To do →
Keep every line in which "down" occurs and drop the rest of the data.

[Data section Boundary: Start]

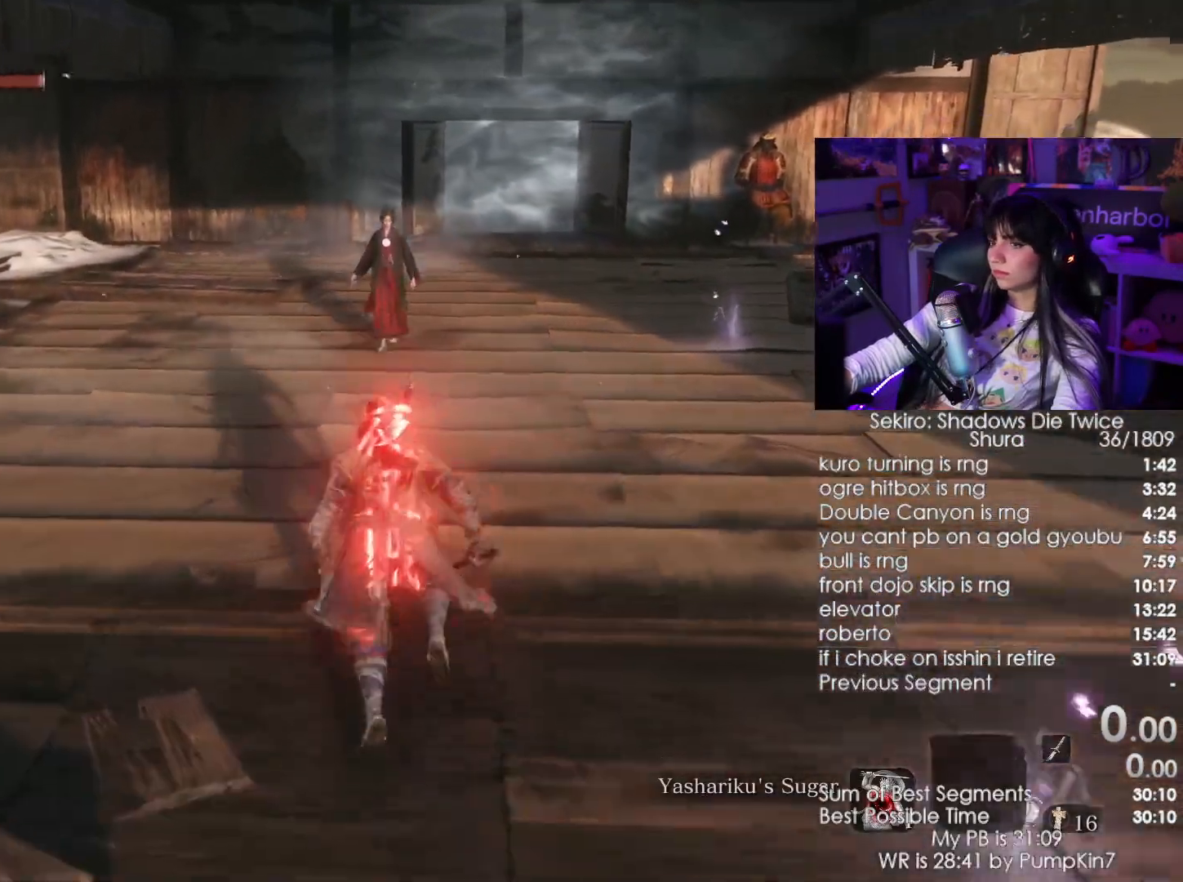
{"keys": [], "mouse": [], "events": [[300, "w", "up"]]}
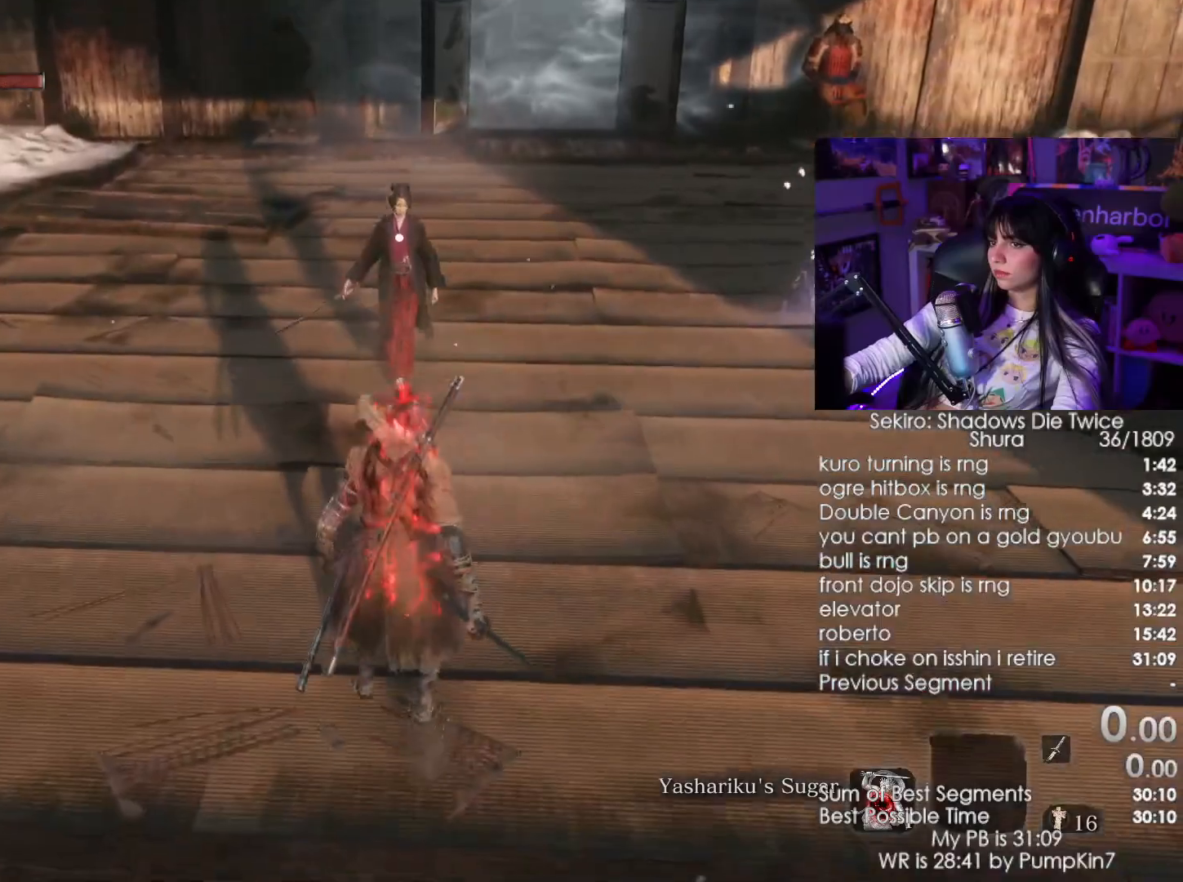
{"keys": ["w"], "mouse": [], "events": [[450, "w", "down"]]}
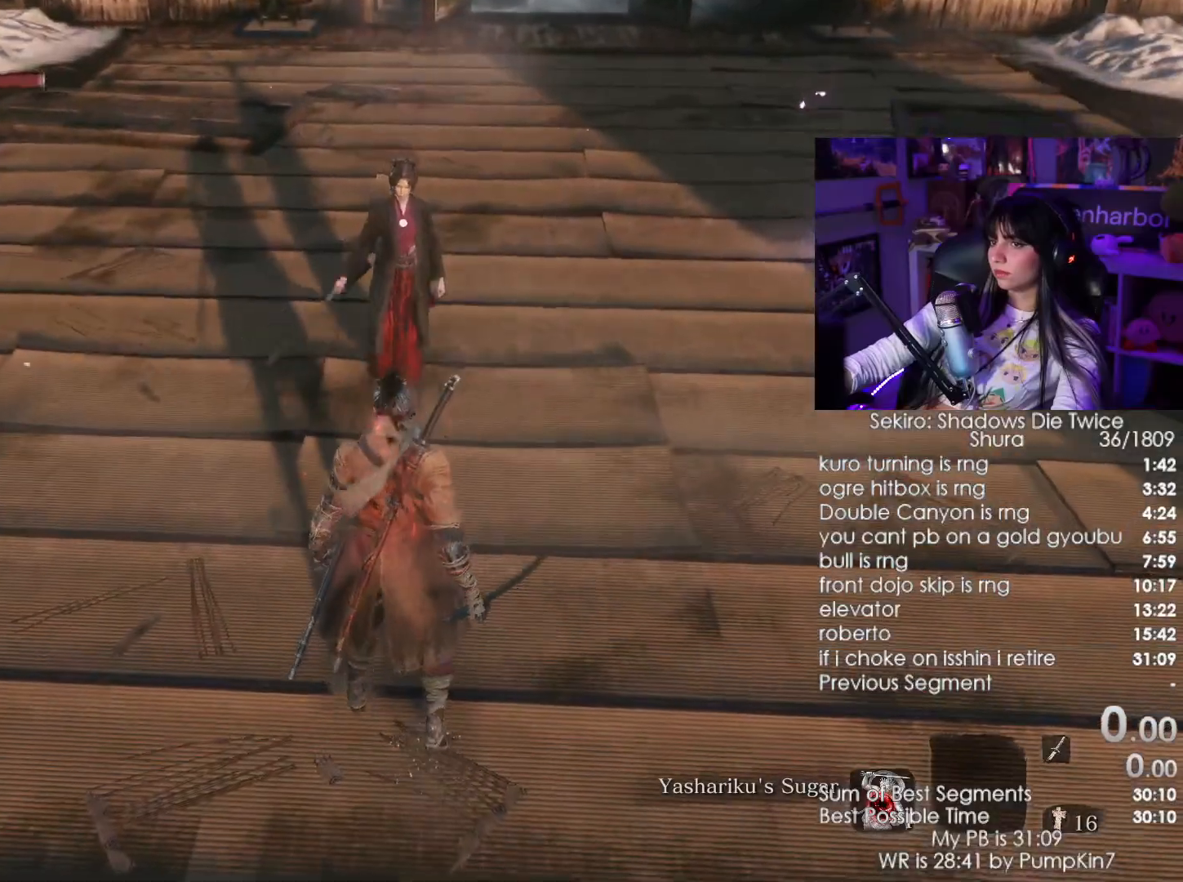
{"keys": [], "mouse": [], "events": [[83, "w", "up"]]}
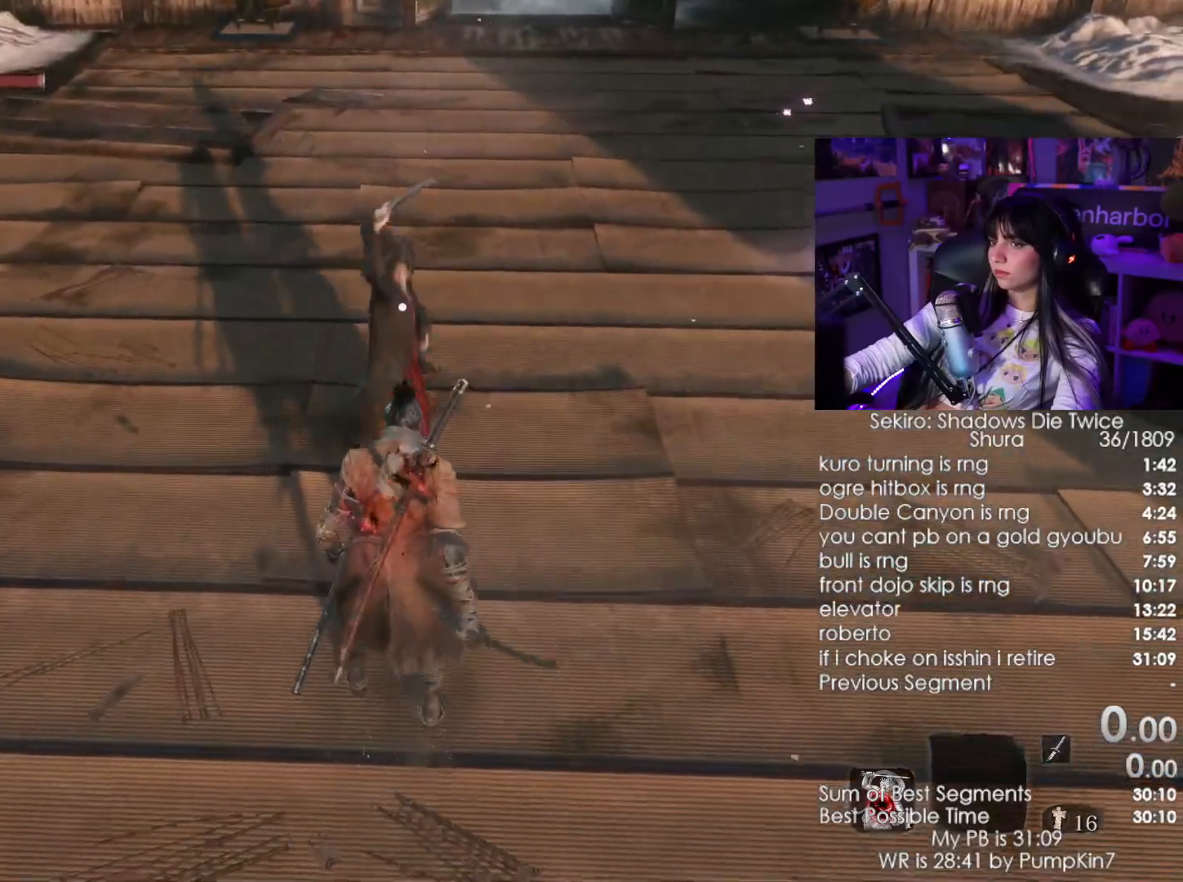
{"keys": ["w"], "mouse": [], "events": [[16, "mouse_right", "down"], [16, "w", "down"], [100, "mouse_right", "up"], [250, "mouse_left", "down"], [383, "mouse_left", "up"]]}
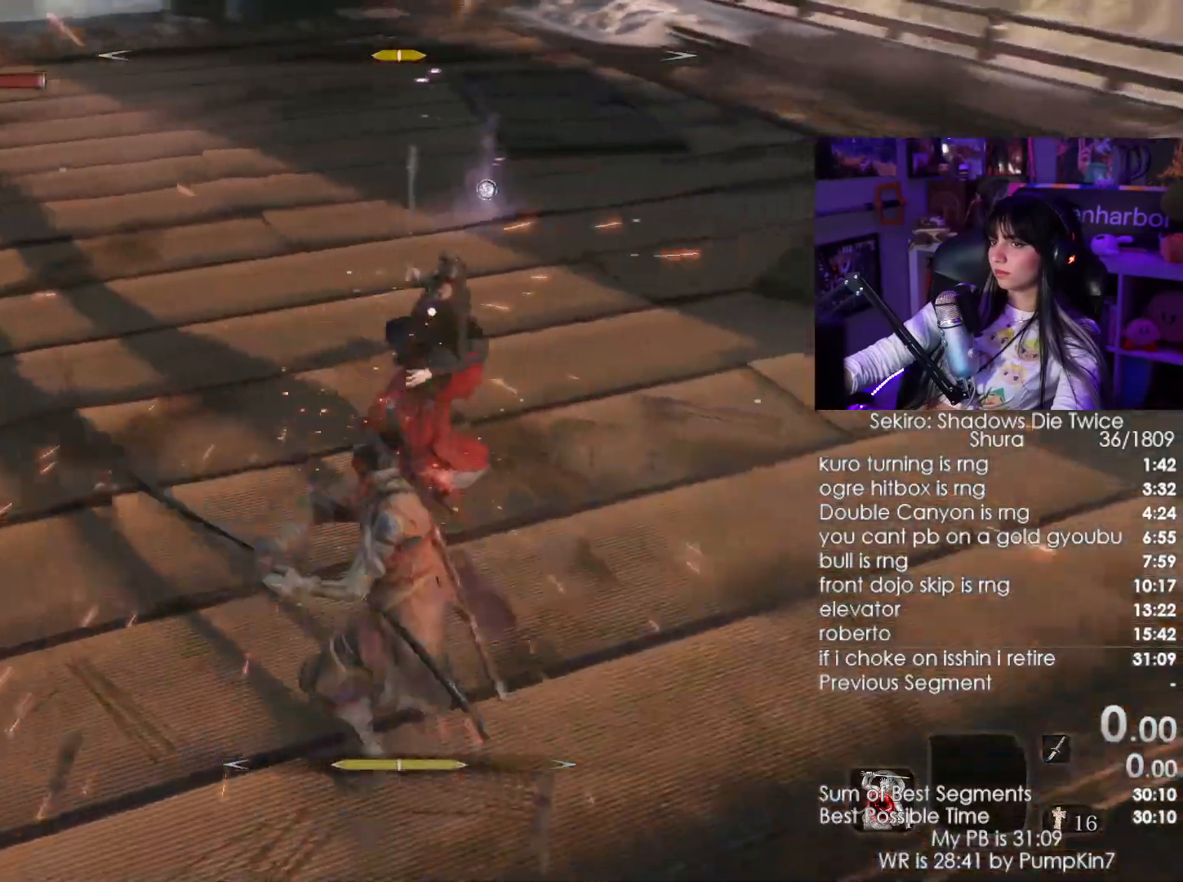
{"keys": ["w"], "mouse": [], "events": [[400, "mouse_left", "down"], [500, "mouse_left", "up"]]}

[Data section Boundary: End]

Finished task →
{"keys": ["w"], "mouse": [], "events": [[450, "w", "down"]]}
{"keys": ["w"], "mouse": [], "events": [[16, "mouse_right", "down"], [16, "w", "down"], [100, "mouse_right", "up"], [250, "mouse_left", "down"], [383, "mouse_left", "up"]]}
{"keys": ["w"], "mouse": [], "events": [[400, "mouse_left", "down"], [500, "mouse_left", "up"]]}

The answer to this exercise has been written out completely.